GlaxoSmithKline (GSK ) has reported positive data from a Phase III clinical trial of Nucala (mepolizumab) in patients suffering from hypereosinophilic syndrome (HES).
HES is a group of inflammatory disorders characterised by overproduction of eosinophils.
Mepolizumab is a monoclonal antibody designed to target IL-5 and prevent its binding to the receptor present on the eosinophils surface. This is expected to decrease eosinophils level in the blood without complete depletion.
The drug is being developed to treat inflammatory diseases driven by eosinophils. It holds approval as an add-on maintenance therapy for severe eosinophilic asthma (SEA).
During the Phase III study, a 300mg subcutaneous formulation of Nucala was given every four weeks and was assessed for its safety and efficacy over 32 weeks in 108 patients.
The trial met the primary endpoint with 50% fewer patients having a HES flare in mepolizumab plus the standard of care arm compared to placebo.
HES flare is defined as the worsening of symptoms or eosinophil threshold that needs an escalation in therapy.
Statistical significance was also observed on secondary endpoints, including a 66% lower risk of first HES flare in the treatment group versus placebo.
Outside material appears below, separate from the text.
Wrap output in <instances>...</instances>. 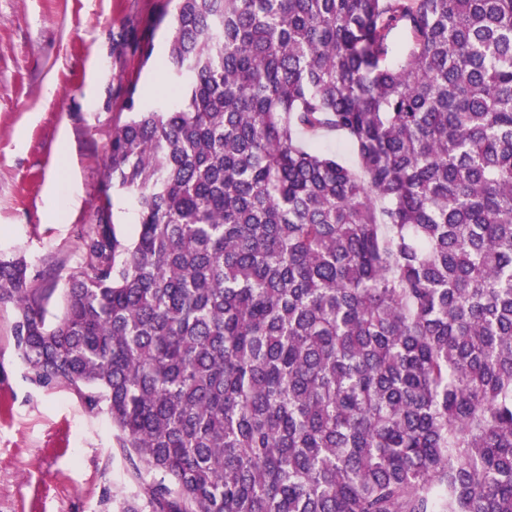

The drug also led to a 66% decrease in the annualised HES flares rate, as well as improved fatigue scores. Mepolizumab’s safety was found to be consistent with its known profile.
GlaxoSmithKline chief scientific officer and R&D president Dr Hal Barron said: “Mepolizumab has the potential to change the treatment landscape for patients with HES which is a complex and debilitating disease with limited therapeutic options today.”
The company plans to file regulatory submissions based on the Phase III data next year.
Mepolizumab secured orphan drug designation in the US and EU, along with fast track status in the US.